What BigLaw Partners Mean When They Say They’re Not Interested in Automated Contract Creation

A good number of law firms are ContractExpress customers. Goodwin Procter. Latham & Watkins. Perkins Coie. Wilson Sonsini. And so on.

But recently I’ve spoken with a few BigLaw partners who have said that they don’t currently use contract automation and have no plans to do so.

Let’s consider what explanations they might offer for their lack of interest:

There’s no way that a document-assembly system could allow for the vast range of choices available to a knowledgeable lawyer creating a contract for an M&A or lending deal the traditional way.

Well, I don’t accept that. The only limit to the permutations you can include in a ContractExpress template is whether the likelihood of someone using a given option makes it worthwhile (1) adding another question that the reader has to consider and (2) investing the time to include that question in the questionnaire. Otherwise, you can build into a ContractExpress questionnaire more complexity that any drafter could be expected to have at their fingertips. My showcase confidentiality-agreement template (here) offers way more complexity than would be available to a lawyer putting together a new confidentiality agreement based on a couple of precedent contracts.

Document assembly is a “black box” system: answer the questions and the system spits out a draft. There’s no way that a serious transactional lawyer would surrender control over wording in that manner.

Oh, boo hoo. For one thing, when you read the output document, it takes only a modicum of perceptiveness to connect its provisions to the choices you made in the questionnaire. But more to the point, ContractExpress’s “Preview” mode allows you to see exactly how your answer to a given question affects what ends up in the draft. Lack of control isn’t a valid objection to document assembly.

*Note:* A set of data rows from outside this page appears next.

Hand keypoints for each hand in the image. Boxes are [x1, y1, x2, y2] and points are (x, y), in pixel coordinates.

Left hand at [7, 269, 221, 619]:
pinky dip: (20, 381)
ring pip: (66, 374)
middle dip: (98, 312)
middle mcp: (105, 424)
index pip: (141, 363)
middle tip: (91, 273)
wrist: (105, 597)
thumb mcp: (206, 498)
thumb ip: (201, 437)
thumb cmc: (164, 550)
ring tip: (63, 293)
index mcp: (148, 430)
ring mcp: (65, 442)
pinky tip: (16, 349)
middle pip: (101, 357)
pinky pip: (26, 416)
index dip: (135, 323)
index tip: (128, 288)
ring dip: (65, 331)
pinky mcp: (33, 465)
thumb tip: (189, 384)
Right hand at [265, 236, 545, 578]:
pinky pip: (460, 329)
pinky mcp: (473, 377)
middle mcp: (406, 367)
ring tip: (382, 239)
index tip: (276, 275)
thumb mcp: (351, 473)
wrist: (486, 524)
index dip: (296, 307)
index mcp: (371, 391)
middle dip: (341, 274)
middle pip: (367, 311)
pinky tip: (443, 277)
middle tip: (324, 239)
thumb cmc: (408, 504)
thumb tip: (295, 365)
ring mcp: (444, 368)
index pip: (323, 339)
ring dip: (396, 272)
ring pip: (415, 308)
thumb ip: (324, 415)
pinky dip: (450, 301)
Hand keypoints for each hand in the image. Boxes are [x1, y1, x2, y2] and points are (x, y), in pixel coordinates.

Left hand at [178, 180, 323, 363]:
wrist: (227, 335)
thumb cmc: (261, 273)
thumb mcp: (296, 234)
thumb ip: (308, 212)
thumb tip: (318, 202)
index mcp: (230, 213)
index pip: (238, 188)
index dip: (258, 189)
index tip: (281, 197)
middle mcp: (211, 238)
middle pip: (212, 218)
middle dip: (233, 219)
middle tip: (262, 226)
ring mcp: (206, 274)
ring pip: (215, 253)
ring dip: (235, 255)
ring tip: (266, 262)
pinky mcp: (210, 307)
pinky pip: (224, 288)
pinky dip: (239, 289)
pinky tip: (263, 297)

Document assembly takes away from me the autonomy to draft contracts as I see fit.

Yes, that’s true. But as a practical matter, that autonomy, indulged in across a law firm, translates into the poor quality and inconsistency that are hallmarks of BigLaw drafting. (That’s something discussed in this article I wrote with Tim Allen of Business Integrity.) If you don’t think that, in general, BigLaw drafting needs significant help, you’re not paying attention. So go ahead, indulge in that autonomy, but realize that you’re paying a steep price for it.

We don’t do enough of a given kind of deal to make it worthwhile investing in a document-assembly system.

Deciding whether to invest in document assembly requires a cost-benefit analysis: Do we do enough of a given kind of deal, with enough permutations, and enough value, to justify the technology costs and the time and expertise required to automate the content?

But I suspect that only a small proportion of those practice groups that might benefit from document assembly have gotten around to doing such a cost-benefit analysis.

Furthermore, with a bit of ingenuity one could find economies of scale that would ensure that a document-assembly system is viable. For example, if the M&A bar were less of a Medieval guild, they’d pool resources and create a set of document-assembly templates for use industry-wide. That was advocated way back in 2007 in this item by two Jones Day partners, but of course nothing ever came of it.

We don’t need to invest in automated contract creation—we’re quite profitable doing things the inefficient way.

This rationale I can respect. At least it’s honest.